(EXTRACTED MATERIAL Opens)
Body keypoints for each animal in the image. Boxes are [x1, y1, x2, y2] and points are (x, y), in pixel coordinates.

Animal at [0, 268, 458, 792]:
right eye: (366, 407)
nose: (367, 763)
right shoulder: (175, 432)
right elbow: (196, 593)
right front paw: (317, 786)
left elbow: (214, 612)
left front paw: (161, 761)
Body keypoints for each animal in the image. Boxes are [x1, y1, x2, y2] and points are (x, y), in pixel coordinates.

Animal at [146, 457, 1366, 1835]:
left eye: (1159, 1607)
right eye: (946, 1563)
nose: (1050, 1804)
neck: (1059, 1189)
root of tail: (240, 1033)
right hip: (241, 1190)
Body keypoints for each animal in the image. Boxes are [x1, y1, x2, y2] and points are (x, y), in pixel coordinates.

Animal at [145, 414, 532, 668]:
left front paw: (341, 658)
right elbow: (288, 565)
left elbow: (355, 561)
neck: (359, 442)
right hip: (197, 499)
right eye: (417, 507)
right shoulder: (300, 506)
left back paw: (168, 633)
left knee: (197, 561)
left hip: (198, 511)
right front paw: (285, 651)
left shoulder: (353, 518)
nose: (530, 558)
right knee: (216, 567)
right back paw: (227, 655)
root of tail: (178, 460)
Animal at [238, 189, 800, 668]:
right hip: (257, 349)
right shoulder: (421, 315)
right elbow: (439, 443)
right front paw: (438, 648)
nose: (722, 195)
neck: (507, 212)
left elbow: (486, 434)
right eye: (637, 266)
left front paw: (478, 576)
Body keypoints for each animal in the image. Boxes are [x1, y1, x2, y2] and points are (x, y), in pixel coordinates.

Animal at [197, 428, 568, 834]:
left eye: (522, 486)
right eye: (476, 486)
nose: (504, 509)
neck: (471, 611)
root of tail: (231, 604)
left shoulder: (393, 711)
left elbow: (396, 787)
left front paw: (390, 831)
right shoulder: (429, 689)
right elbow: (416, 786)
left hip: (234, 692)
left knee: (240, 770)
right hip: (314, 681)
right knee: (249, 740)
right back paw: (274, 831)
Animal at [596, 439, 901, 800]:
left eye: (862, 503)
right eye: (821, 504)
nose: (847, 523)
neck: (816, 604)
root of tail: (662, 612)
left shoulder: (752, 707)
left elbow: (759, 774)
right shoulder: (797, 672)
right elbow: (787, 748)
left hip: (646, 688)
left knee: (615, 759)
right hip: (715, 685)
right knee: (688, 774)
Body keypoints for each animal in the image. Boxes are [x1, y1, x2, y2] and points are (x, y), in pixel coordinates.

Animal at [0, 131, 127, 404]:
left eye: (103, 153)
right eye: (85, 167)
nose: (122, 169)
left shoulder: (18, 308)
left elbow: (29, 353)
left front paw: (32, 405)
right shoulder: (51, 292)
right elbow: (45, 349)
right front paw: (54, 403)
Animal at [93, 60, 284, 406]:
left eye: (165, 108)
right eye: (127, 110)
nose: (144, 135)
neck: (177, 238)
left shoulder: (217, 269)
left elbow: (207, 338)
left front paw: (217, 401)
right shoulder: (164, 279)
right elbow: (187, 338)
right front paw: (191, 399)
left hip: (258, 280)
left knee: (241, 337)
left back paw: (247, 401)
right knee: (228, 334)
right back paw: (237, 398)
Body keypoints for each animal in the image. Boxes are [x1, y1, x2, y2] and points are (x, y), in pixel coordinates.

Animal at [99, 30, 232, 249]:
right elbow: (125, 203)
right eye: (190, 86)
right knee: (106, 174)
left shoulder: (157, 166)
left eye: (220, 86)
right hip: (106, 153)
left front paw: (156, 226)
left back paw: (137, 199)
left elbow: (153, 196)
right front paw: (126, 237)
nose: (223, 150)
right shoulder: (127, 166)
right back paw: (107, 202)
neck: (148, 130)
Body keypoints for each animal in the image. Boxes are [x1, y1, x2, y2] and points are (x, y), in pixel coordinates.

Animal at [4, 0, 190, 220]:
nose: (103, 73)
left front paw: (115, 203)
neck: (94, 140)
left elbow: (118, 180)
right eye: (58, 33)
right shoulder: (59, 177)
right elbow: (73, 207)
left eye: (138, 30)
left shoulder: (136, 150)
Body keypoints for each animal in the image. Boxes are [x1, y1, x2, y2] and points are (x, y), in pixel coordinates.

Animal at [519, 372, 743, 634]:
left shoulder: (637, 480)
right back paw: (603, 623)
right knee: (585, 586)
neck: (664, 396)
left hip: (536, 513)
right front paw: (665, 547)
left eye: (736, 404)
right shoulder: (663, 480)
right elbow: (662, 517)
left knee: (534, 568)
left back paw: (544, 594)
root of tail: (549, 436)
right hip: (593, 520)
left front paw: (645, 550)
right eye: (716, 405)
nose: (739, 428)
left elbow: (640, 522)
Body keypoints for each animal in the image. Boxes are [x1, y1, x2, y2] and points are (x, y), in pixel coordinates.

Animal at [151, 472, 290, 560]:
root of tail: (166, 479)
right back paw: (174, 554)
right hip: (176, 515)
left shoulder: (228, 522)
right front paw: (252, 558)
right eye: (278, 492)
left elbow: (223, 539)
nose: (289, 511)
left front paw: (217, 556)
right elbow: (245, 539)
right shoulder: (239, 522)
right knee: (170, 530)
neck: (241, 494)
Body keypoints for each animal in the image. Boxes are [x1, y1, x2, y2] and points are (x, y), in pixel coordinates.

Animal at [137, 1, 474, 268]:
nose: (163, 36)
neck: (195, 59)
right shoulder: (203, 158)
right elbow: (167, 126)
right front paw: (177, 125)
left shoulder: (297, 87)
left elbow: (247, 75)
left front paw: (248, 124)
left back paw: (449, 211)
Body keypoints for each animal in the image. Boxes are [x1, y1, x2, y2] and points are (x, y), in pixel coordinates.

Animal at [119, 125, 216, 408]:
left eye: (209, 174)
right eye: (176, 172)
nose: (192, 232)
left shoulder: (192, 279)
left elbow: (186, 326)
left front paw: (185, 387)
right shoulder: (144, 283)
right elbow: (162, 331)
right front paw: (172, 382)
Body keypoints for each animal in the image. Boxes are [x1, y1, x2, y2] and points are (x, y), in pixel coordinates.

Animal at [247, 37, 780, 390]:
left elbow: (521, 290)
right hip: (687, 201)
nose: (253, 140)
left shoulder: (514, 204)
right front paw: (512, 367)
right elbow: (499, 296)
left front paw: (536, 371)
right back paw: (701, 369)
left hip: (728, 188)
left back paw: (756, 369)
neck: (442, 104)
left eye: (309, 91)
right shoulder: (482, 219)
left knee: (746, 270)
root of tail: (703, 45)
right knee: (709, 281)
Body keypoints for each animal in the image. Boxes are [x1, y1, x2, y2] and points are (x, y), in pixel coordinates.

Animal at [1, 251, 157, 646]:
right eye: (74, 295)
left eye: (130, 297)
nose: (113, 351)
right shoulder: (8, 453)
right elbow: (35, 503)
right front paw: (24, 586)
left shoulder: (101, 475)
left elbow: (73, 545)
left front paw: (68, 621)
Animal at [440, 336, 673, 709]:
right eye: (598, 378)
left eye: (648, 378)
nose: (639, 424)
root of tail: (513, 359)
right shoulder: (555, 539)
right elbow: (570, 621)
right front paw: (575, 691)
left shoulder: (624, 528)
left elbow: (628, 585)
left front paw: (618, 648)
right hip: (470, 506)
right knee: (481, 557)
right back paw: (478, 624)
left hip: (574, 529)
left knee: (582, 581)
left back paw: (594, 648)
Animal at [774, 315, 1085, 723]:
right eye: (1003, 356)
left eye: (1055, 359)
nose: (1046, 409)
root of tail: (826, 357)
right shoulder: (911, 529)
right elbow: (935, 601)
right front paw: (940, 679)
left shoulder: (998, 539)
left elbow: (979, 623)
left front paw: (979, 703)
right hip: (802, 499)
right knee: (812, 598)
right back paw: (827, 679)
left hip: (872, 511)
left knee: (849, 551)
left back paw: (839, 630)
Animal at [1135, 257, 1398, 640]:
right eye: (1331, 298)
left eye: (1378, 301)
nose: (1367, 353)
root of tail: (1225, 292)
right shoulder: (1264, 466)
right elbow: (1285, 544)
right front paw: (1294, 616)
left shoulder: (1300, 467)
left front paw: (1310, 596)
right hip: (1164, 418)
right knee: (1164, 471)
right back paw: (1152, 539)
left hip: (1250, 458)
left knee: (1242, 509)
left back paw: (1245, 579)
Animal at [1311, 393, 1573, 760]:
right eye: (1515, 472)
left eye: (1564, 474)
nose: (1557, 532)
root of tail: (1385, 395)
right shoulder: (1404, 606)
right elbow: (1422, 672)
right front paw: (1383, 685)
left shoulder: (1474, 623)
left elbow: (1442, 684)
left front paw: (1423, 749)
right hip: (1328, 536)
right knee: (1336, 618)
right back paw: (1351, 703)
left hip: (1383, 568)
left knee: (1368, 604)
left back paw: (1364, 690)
(EXTRACTED MATERIAL Closes)
PROBLEM TO WORK ON: Using the data above, repeat exactly the lines that begin at the line with "neck: (359, 442)" and end at the line with "left elbow: (396, 787)", both ends included.

OUTPUT:
neck: (359, 442)
right hip: (197, 499)
right eye: (417, 507)
right shoulder: (300, 506)
left back paw: (168, 633)
left knee: (197, 561)
left hip: (198, 511)
right front paw: (285, 651)
left shoulder: (353, 518)
nose: (530, 558)
right knee: (216, 567)
right back paw: (227, 655)
root of tail: (178, 460)
Animal at [238, 189, 800, 668]:
right hip: (257, 349)
right shoulder: (421, 315)
right elbow: (439, 443)
right front paw: (438, 648)
nose: (722, 195)
neck: (507, 212)
left elbow: (486, 434)
right eye: (637, 266)
left front paw: (478, 576)
Body keypoints for each animal in the image. Boxes are [x1, y1, x2, y2] and points are (x, y), in pixel coordinates.

Animal at [197, 428, 568, 834]:
left eye: (522, 486)
right eye: (476, 486)
nose: (504, 509)
neck: (471, 611)
root of tail: (231, 604)
left shoulder: (393, 711)
left elbow: (396, 787)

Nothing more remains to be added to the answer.